---------- LISTED RECORDS ----------
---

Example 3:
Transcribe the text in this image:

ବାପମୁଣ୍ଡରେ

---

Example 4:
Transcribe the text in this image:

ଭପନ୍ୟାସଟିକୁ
----------
# TASK GOAL
Output every line of the items above verbatim, in the same order and without any change.

# EXERCISE OUTPUT
---

Example 3:
Transcribe the text in this image:

ବାପମୁଣ୍ଡରେ

---

Example 4:
Transcribe the text in this image:

ଭପନ୍ୟାସଟିକୁ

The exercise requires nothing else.